Спервоначалу такое житье мне, что греха таить, полюбилося. Да день за днем все только обжорство до отвалу — невмоготу пришлось. Она же меня все нудит:

— Да что же ты, моя радость, не кушаешь?

— Не могу, — говорю, — матушка, постыла мне эта сладкая жизнь…

— Постыла! Ах ты болезный мой! Знать, тебе нездоровится?

— Здоров я, матушка, здоров, как боров, да обленился уж больно, работу бы какую…

— Владычица многомилосердая! Работу! Малый без году неделя из яйца вылупился, а туда же: работу!

— Да ведь скучно, — говорю, — матушка, без дела–то!

— А скучно, так мы с тобой в фофаны поиграем, «в дурачки», а то я тебе, хочешь, на картах погадаю?

Играешь с ней так час и другой в фофаны, в дурачки, — индо одурь возьмет. А то почнет это раскладывать карты, гадать про деньги, про письмо, про дорогу, а ты сиди около, отойти не моги, не пикни…

Так рассказывал Ермолаич и, по привычке стариковской, повторяясь, возвратился опять к тому, как толстуха его обкармливала любимыми его варениками и бараньим боком с кашей, как отпаивала чаем с медом сотовым, вареньем вишневым, малиновым, смородинным… Самсонов его уже не прерывал. Подперши голову обеими руками и с сомкнутыми глазами, он слушал, а в то же время не мог не слышать и шумевшего на дворе ливня: из водосточной трубы вода так и журчала, так и плескала, и, подобно этой воде, журчал и плескал над ним монотонный старческий голос Ермолаича, утишая своей охлаждающей струей его жгучую душевную боль.

— И чем же все это кончилось, дяденька? — прервал он рассказчика.

— Знамо, чем: выжил я у нее месяц–другой, — и сил моих не стало!

— Утек?

— Утек, грешный человек, подобру–поздорову.

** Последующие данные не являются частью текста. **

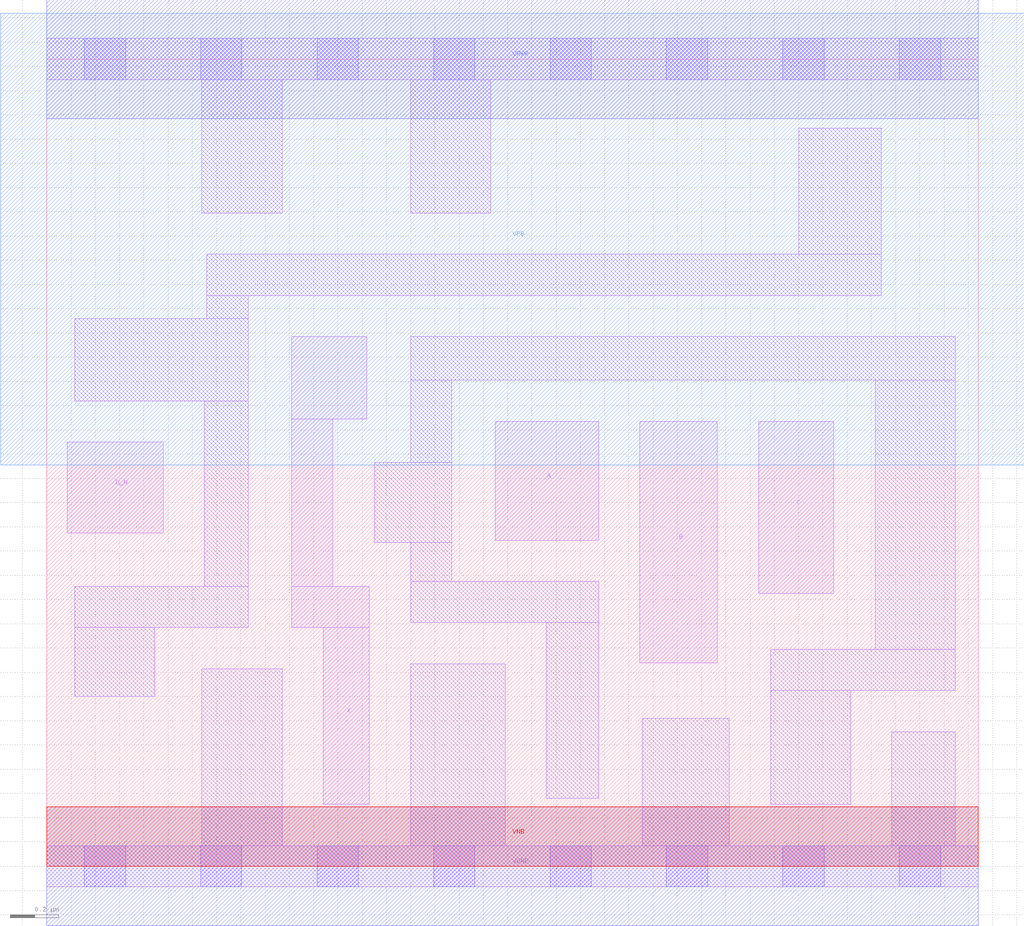
<source format=lef>
# Copyright 2020 The SkyWater PDK Authors
#
# Licensed under the Apache License, Version 2.0 (the "License");
# you may not use this file except in compliance with the License.
# You may obtain a copy of the License at
#
#     https://www.apache.org/licenses/LICENSE-2.0
#
# Unless required by applicable law or agreed to in writing, software
# distributed under the License is distributed on an "AS IS" BASIS,
# WITHOUT WARRANTIES OR CONDITIONS OF ANY KIND, either express or implied.
# See the License for the specific language governing permissions and
# limitations under the License.
#
# SPDX-License-Identifier: Apache-2.0

VERSION 5.7 ;
  NOWIREEXTENSIONATPIN ON ;
  DIVIDERCHAR "/" ;
  BUSBITCHARS "[]" ;
MACRO sky130_fd_sc_lp__or4b_2
  CLASS CORE ;
  FOREIGN sky130_fd_sc_lp__or4b_2 ;
  ORIGIN  0.000000  0.000000 ;
  SIZE  3.840000 BY  3.330000 ;
  SYMMETRY X Y R90 ;
  SITE unit ;
  PIN A
    ANTENNAGATEAREA  0.126000 ;
    DIRECTION INPUT ;
    USE SIGNAL ;
    PORT
      LAYER li1 ;
        RECT 1.850000 1.345000 2.275000 1.835000 ;
    END
  END A
  PIN B
    ANTENNAGATEAREA  0.126000 ;
    DIRECTION INPUT ;
    USE SIGNAL ;
    PORT
      LAYER li1 ;
        RECT 2.445000 0.840000 2.765000 1.835000 ;
    END
  END B
  PIN C
    ANTENNAGATEAREA  0.126000 ;
    DIRECTION INPUT ;
    USE SIGNAL ;
    PORT
      LAYER li1 ;
        RECT 2.935000 1.125000 3.245000 1.835000 ;
    END
  END C
  PIN D_N
    ANTENNAGATEAREA  0.126000 ;
    DIRECTION INPUT ;
    USE SIGNAL ;
    PORT
      LAYER li1 ;
        RECT 0.085000 1.375000 0.480000 1.750000 ;
    END
  END D_N
  PIN X
    ANTENNADIFFAREA  0.588000 ;
    DIRECTION OUTPUT ;
    USE SIGNAL ;
    PORT
      LAYER li1 ;
        RECT 1.010000 0.985000 1.330000 1.155000 ;
        RECT 1.010000 1.155000 1.180000 1.845000 ;
        RECT 1.010000 1.845000 1.320000 2.185000 ;
        RECT 1.140000 0.255000 1.330000 0.985000 ;
    END
  END X
  PIN VGND
    DIRECTION INOUT ;
    USE GROUND ;
    PORT
      LAYER met1 ;
        RECT 0.000000 -0.245000 3.840000 0.245000 ;
    END
  END VGND
  PIN VNB
    DIRECTION INOUT ;
    USE GROUND ;
    PORT
      LAYER pwell ;
        RECT 0.000000 0.000000 3.840000 0.245000 ;
    END
  END VNB
  PIN VPB
    DIRECTION INOUT ;
    USE POWER ;
    PORT
      LAYER nwell ;
        RECT -0.190000 1.655000 4.030000 3.520000 ;
    END
  END VPB
  PIN VPWR
    DIRECTION INOUT ;
    USE POWER ;
    PORT
      LAYER met1 ;
        RECT 0.000000 3.085000 3.840000 3.575000 ;
    END
  END VPWR
  OBS
    LAYER li1 ;
      RECT 0.000000 -0.085000 3.840000 0.085000 ;
      RECT 0.000000  3.245000 3.840000 3.415000 ;
      RECT 0.115000  0.700000 0.445000 0.985000 ;
      RECT 0.115000  0.985000 0.830000 1.155000 ;
      RECT 0.115000  1.920000 0.830000 2.260000 ;
      RECT 0.640000  0.085000 0.970000 0.815000 ;
      RECT 0.640000  2.695000 0.970000 3.245000 ;
      RECT 0.650000  1.155000 0.830000 1.920000 ;
      RECT 0.660000  2.260000 0.830000 2.355000 ;
      RECT 0.660000  2.355000 3.440000 2.525000 ;
      RECT 1.350000  1.335000 1.670000 1.665000 ;
      RECT 1.500000  0.085000 1.890000 0.835000 ;
      RECT 1.500000  1.005000 2.275000 1.175000 ;
      RECT 1.500000  1.175000 1.670000 1.335000 ;
      RECT 1.500000  1.665000 1.670000 2.005000 ;
      RECT 1.500000  2.005000 3.745000 2.185000 ;
      RECT 1.500000  2.695000 1.830000 3.245000 ;
      RECT 2.060000  0.280000 2.275000 1.005000 ;
      RECT 2.455000  0.085000 2.815000 0.610000 ;
      RECT 2.985000  0.255000 3.315000 0.725000 ;
      RECT 2.985000  0.725000 3.745000 0.895000 ;
      RECT 3.100000  2.525000 3.440000 3.045000 ;
      RECT 3.415000  0.895000 3.745000 2.005000 ;
      RECT 3.485000  0.085000 3.745000 0.555000 ;
    LAYER mcon ;
      RECT 0.155000 -0.085000 0.325000 0.085000 ;
      RECT 0.155000  3.245000 0.325000 3.415000 ;
      RECT 0.635000 -0.085000 0.805000 0.085000 ;
      RECT 0.635000  3.245000 0.805000 3.415000 ;
      RECT 1.115000 -0.085000 1.285000 0.085000 ;
      RECT 1.115000  3.245000 1.285000 3.415000 ;
      RECT 1.595000 -0.085000 1.765000 0.085000 ;
      RECT 1.595000  3.245000 1.765000 3.415000 ;
      RECT 2.075000 -0.085000 2.245000 0.085000 ;
      RECT 2.075000  3.245000 2.245000 3.415000 ;
      RECT 2.555000 -0.085000 2.725000 0.085000 ;
      RECT 2.555000  3.245000 2.725000 3.415000 ;
      RECT 3.035000 -0.085000 3.205000 0.085000 ;
      RECT 3.035000  3.245000 3.205000 3.415000 ;
      RECT 3.515000 -0.085000 3.685000 0.085000 ;
      RECT 3.515000  3.245000 3.685000 3.415000 ;
  END
END sky130_fd_sc_lp__or4b_2
END LIBRARY

</source>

Вернулся к старому своему барину, повалился в ноги:

— Прими, мол, назад, батюшка! Не надо мне ее, этой воли, прах ее возьми!

— Да разве то была воля, дяденька? То была неволя горше рабской! Мне нужна другая воля…

— Какая еще? Чтобы знатных людей бить по щекам, а потом с ними стреляться? Ай да воля!